Les réactions indésirables de la transfusion en pédiatrie restent mal évaluées. Récemment, une équipe britannique vient de publier une étude particulièrement intéressante sur ce sujet car couvrant une période de 9 années (Stainsby et al. Adverse outcomes of blood transfusion in children: analysis of UK reports to serious hazards of transfusion scheme 1996-2005. British Journal of Haematology 2008,141:73-79). A partir des données fournies par le système de recensement des effets indésirables graves de la transfusion [Serious Hazards of Transfusion (SHOT)], les auteurs ont totalisés de 1996 à 2005, 3239 réactions ou événements indésirables liés à la transfusion de produits sanguins labiles. Sur l’ensemble, 321 ont été observés chez des patients âgés de moins de 18 ans, soit 10% et 147 (4,5%) chez des enfants de moins d’un an. Du point de vue des indications, la chirurgie (y compris la gynécologie obstétrique) concernait 28% des concentrés érythrocytaires, principalement la chirurgie cardio-thoracique avec un taux de 14 %. Une proportion importante (67%) des concentrés érythrocytaires était en rapport avec des patients relevant de pathologies médicales, dont un taux de 36% pour l’oncologie et l’hématologie (leucémies aiguës).
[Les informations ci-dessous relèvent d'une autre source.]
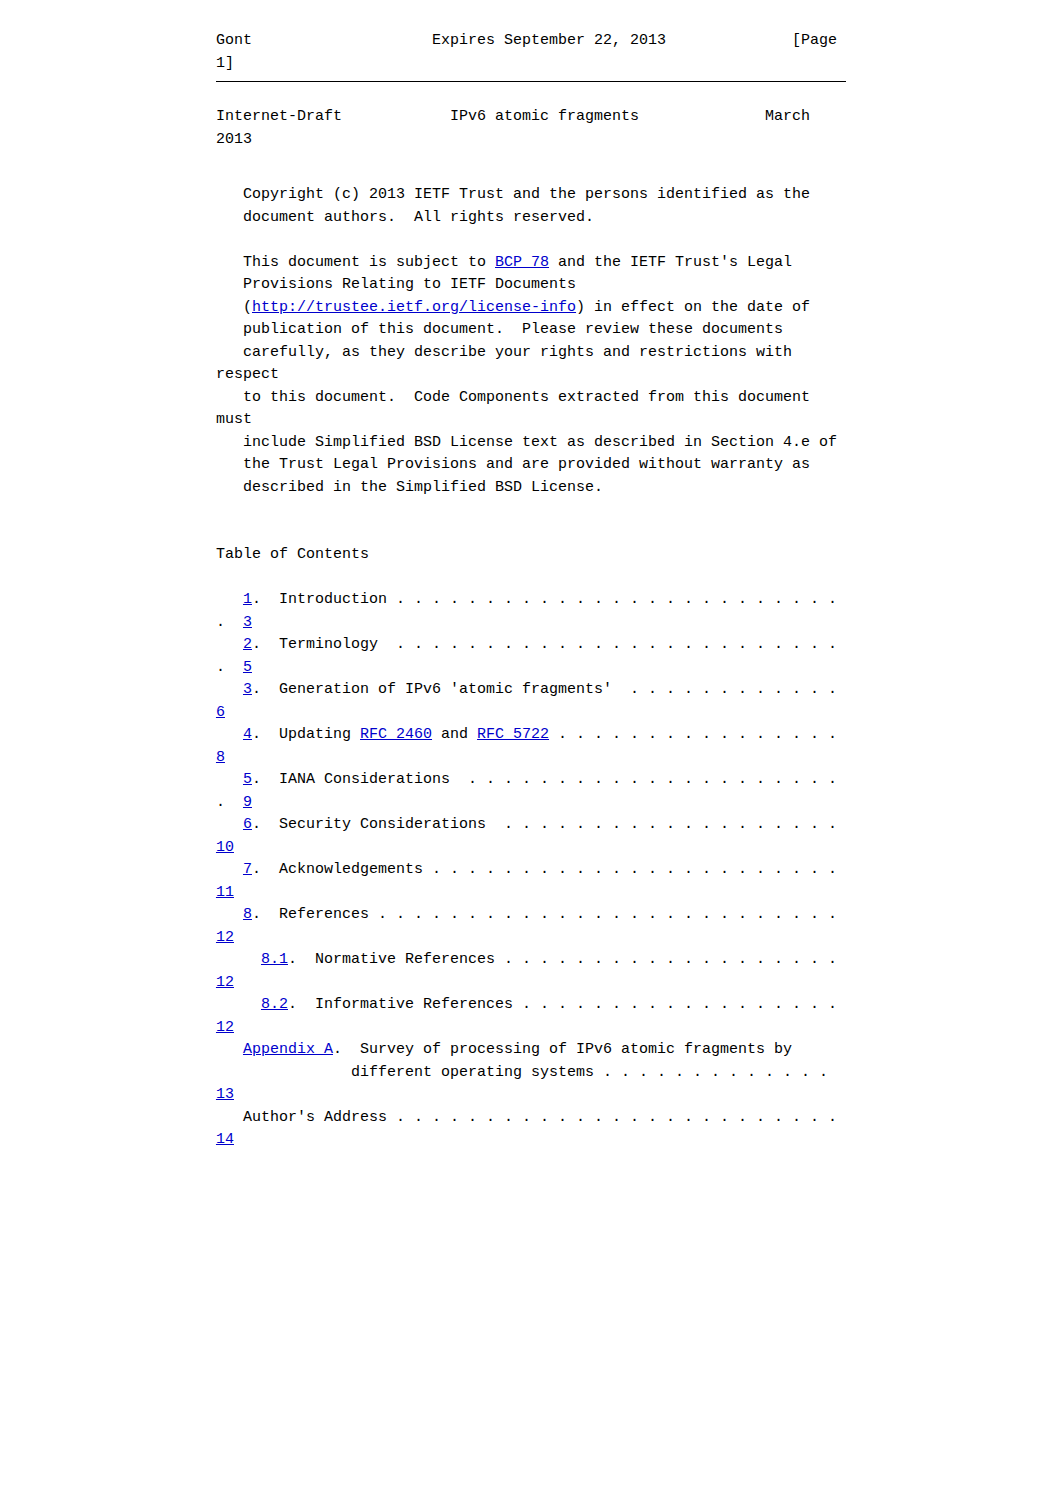Gont                    Expires September 22, 2013              [Page 1]
Internet-Draft            IPv6 atomic fragments              March 2013
   Copyright (c) 2013 IETF Trust and the persons identified as the
   document authors.  All rights reserved.

   This document is subject to BCP 78 and the IETF Trust's Legal
   Provisions Relating to IETF Documents
   (http://trustee.ietf.org/license-info) in effect on the date of
   publication of this document.  Please review these documents
   carefully, as they describe your rights and restrictions with respect
   to this document.  Code Components extracted from this document must
   include Simplified BSD License text as described in Section 4.e of
   the Trust Legal Provisions and are provided without warranty as
   described in the Simplified BSD License.


Table of Contents

   1.  Introduction . . . . . . . . . . . . . . . . . . . . . . . . . .  3
   2.  Terminology  . . . . . . . . . . . . . . . . . . . . . . . . . .  5
   3.  Generation of IPv6 'atomic fragments'  . . . . . . . . . . . .  6
   4.  Updating RFC 2460 and RFC 5722 . . . . . . . . . . . . . . . .  8
   5.  IANA Considerations  . . . . . . . . . . . . . . . . . . . . . .  9
   6.  Security Considerations  . . . . . . . . . . . . . . . . . . . 10
   7.  Acknowledgements . . . . . . . . . . . . . . . . . . . . . . . 11
   8.  References . . . . . . . . . . . . . . . . . . . . . . . . . . 12
     8.1.  Normative References . . . . . . . . . . . . . . . . . . . 12
     8.2.  Informative References . . . . . . . . . . . . . . . . . . 12
   Appendix A.  Survey of processing of IPv6 atomic fragments by
               different operating systems . . . . . . . . . . . . . 13
   Author's Address . . . . . . . . . . . . . . . . . . . . . . . . . 14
Enfin, en pédiatrie, 22% des concentrés érythrocytaires étaient attribués à la transfusion néonatale. Le taux de réactions indésirables était de 18 pour 100 000 patients de moins de 18 ans. Un taux élevé (37 pour 100 000) était observé chez les enfants de moins de 12 mois. Chez les adultes, ce taux n’atteignait que 13 pour 100 000.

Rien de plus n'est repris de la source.